Le truc le plus efficace pour déterminer s'il faut rompre ou non avec une télésérie est super simple. Si les épisodes non visionnés s'empilent et que vous ne ressentez aucun manque, ne vous leurrez plus, il est temps de regarder votre émission dans le blanc des yeux et de lui dire: ce n'est pas toi, c'est moi. Merci pour ces quelques heures de bonheur.

Zéro boucane, OK?

On se croirait quasiment dans un sketch de SNL. Voici la courte - mais très absurde - histoire d'une fonctionnaire qui prend son boulot extrêmement au sérieux.

Je résume. Le jeudi 19 février, Éric Salvail a reçu à son talk-show Patrick Lagacé et Jean-Philippe Wauthier, copilotes de Deux hommes en or à Télé-Québec. Pour célébrer la naissance du petit garçon de Jean-Philippe Wauthier, l'animateur de V a sorti cigares et cendriers pour ses convives. Patrick Lagacé a tiré une mini-touche sur son barreau de chaise, tandis que Jean-Philippe Wauthier, lui, a beaucoup boucané sur le plateau.

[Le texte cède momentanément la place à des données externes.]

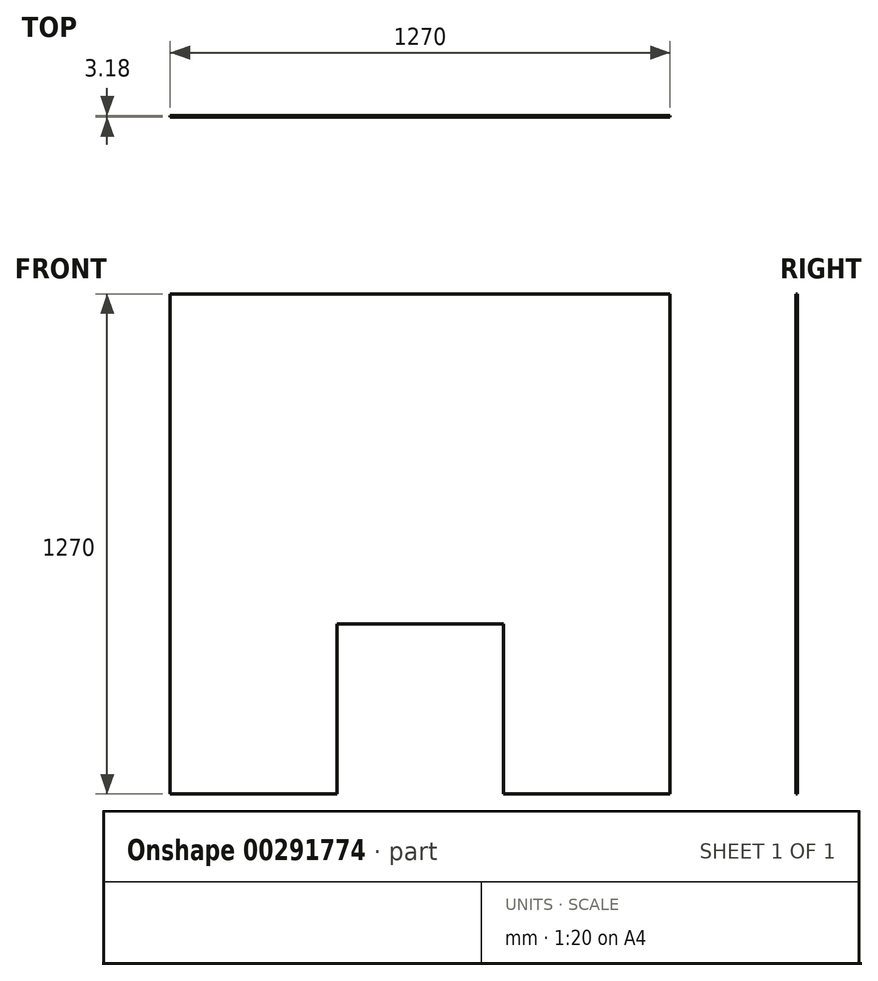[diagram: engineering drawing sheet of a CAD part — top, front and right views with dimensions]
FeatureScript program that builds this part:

On le sait, la loi interdit de fumer dans un studio de télévision, une infraction passible d'une amende. Une «chef d'équipe de la direction de l'inspection et des enquêtes» du ministère de la Santé a donc contacté Jean-Philippe Wauthier, qui lui a tout de suite assuré: pas de problème, faites-moi parvenir le ticket par la poste, je vais le payer.

Affaire classée, dites-vous? Oh que non! L'inspectrice très dévouée a insisté plusieurs fois pour rencontrer en personne l'animateur-fumeur fautif, question de «l'identifier formellement». Jeudi après-midi, la fonctionnaire s'est pointée au lieu d'enregistrement de l'émission Deux hommes en or, flanquée d'un collègue témoin, pour boucler ce dossier brûlant. À la manière d'une détective, elle a même exhibé son badge officiel devant Patrick Lagacé, en lui interdisant toutefois de toucher à l'insigne.

Le pire, c'est que l'inspectrice-détective n'a finalement jamais remis le constat d'infraction à Jean-Philippe Wauthier en mains propres. Elle le lui a plutôt... posté. Selon le ministère de la Santé, il s'agit de la procédure normale pour ce type de cas.

En résumé: amende pour avoir grillé un cigare à la télé: 50$. Coût de la main-d'oeuvre gouvernementale nécessaire à la remise dudit billet: incalculable.